Where it comes to the knowledge of the Executive that—

(a) all or part of the payment of a prescribed repayment to a person has been procured through fraud or misrepresentation [there is no burden of proof there], or

(b) there has been an overpayment of a prescribed repayment to, or in respect of, a person,

then the amount of that prescribed repayment so procured, or of that overpayment, as the case may be, shall be repayable to the Executive on demand.

We are in very delicate legal territory here. In my view the HSE will receive legal advice to say as little as possible because the more one says the more one is in danger of offering people reasons to go to court. Instead, people will get a brutal one-liner saying they were accidentally overpaid, that they now owe so many thousands of euro and must pay it back immediately. That is what "on demand" means and these words were not chosen accidentally. It is an extraordinarily brutal piece of language.
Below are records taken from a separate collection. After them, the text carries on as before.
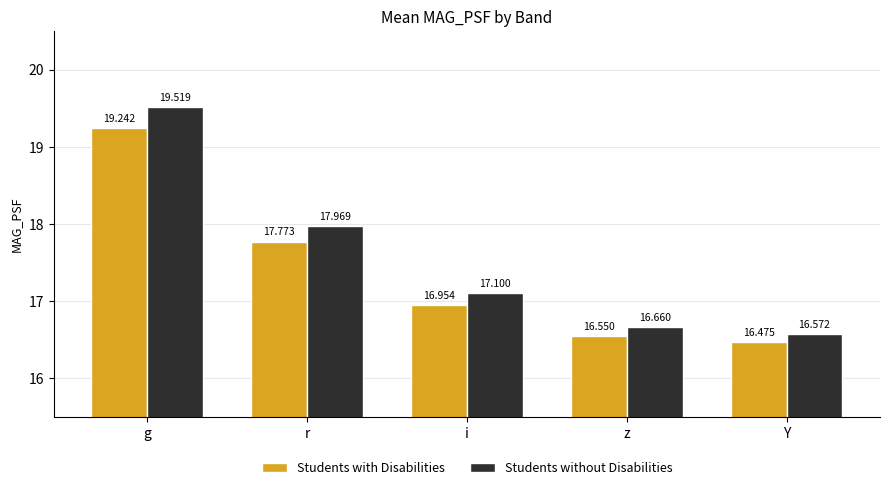

The value of Students without Disabilities at i is 6.5. True or false?

False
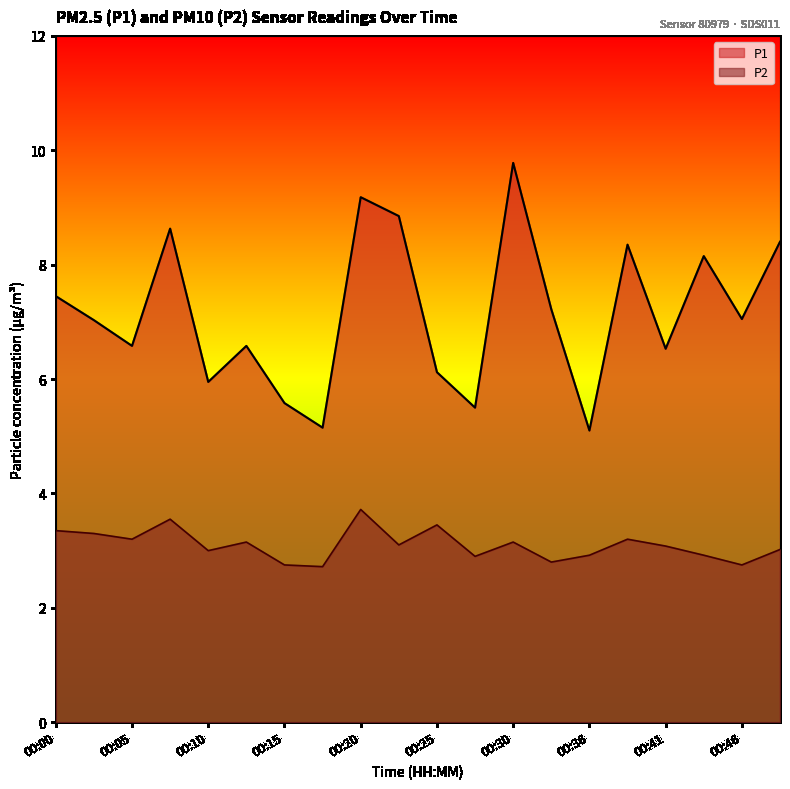

What is the value of the P2 point at the 1st from the left?

3.4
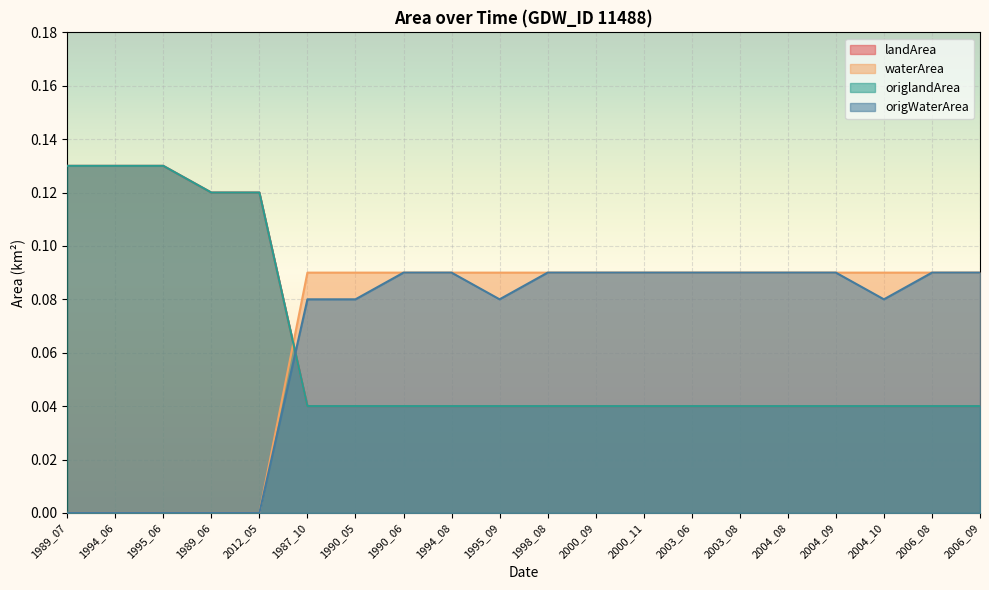

Where do landArea and waterArea first cross each other?

2012_05 and 1987_10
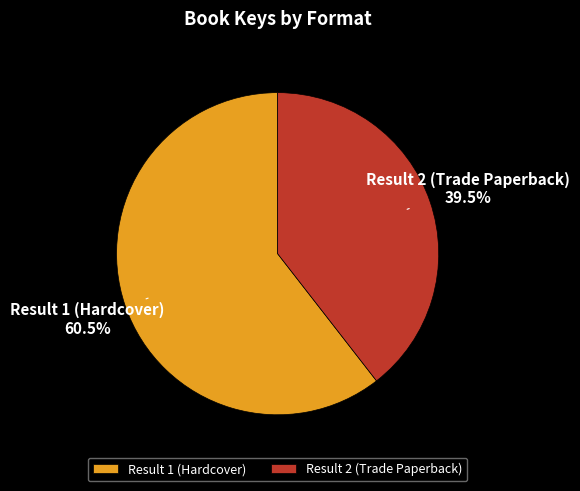

Which category accounts for the majority?

Result 1 (Hardcover)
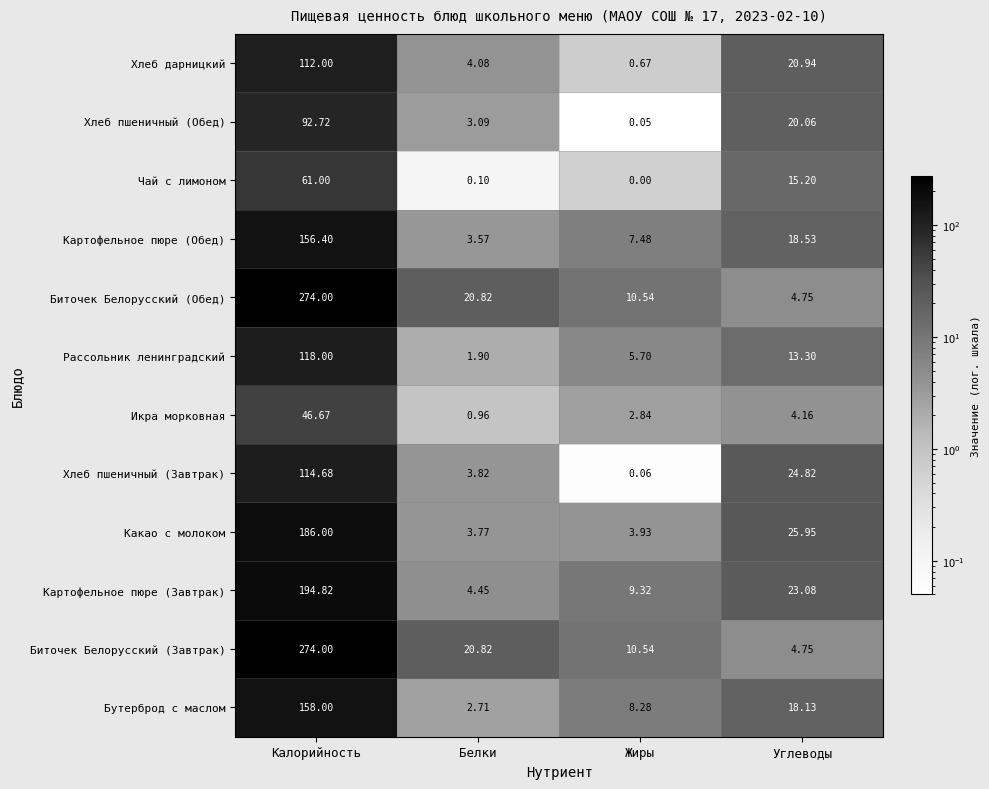

At which label is Биточек Белорусский (Завтрак) closest to 139?

Белки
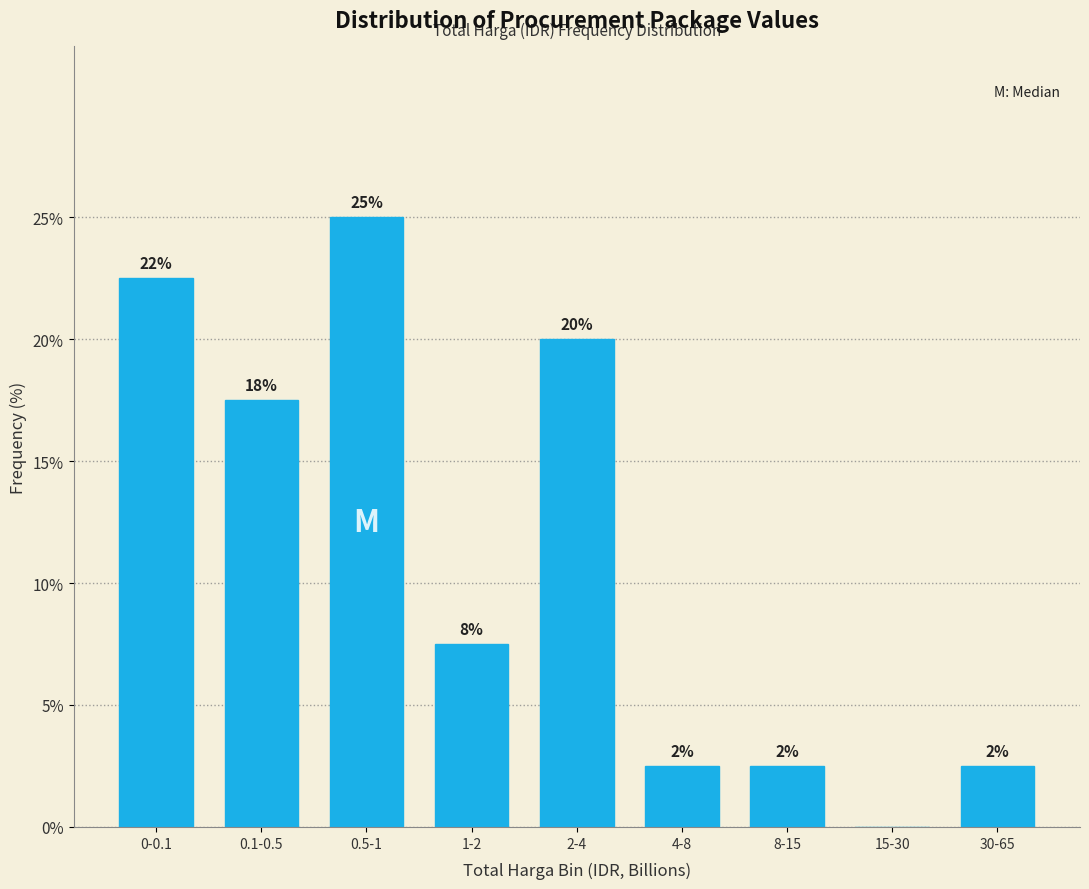

Are the bars horizontal?

No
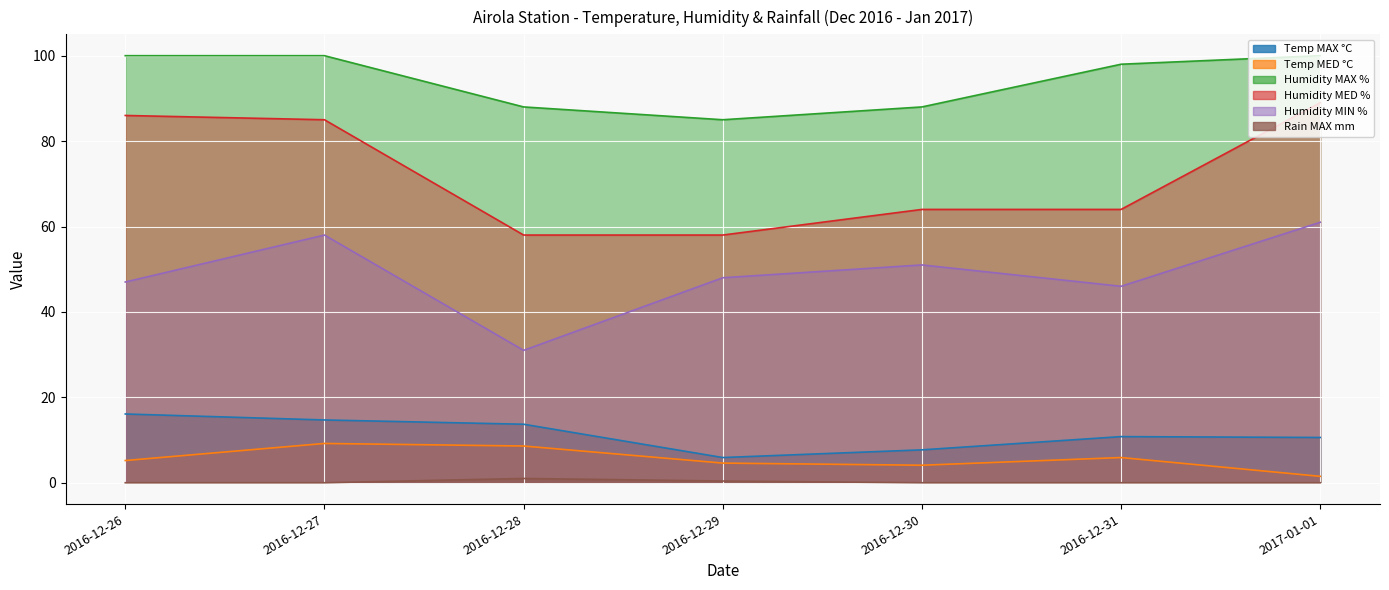

At which category does the chart reach its minimum across all series?

2016-12-26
Fraud and misrepresentation are deliberate deceptions practised by some people which we all condemn. The Bill conflates these issues with overpayment. Overpayment is an error on the part of the super-efficient new private body we are to hear about later in the week which need only tell the HSE if a mistake is made for the HSE to write to the individual demanding repayment.

In my Second Stage speech I said the Tánaiste deserved credit for facing up to this problem when other people had ducked it. As a tail-end to a sorry mess perpetrated by this State against its citizens, section 17 reflects poorly on public administration and governance and I could not withdraw this amendment.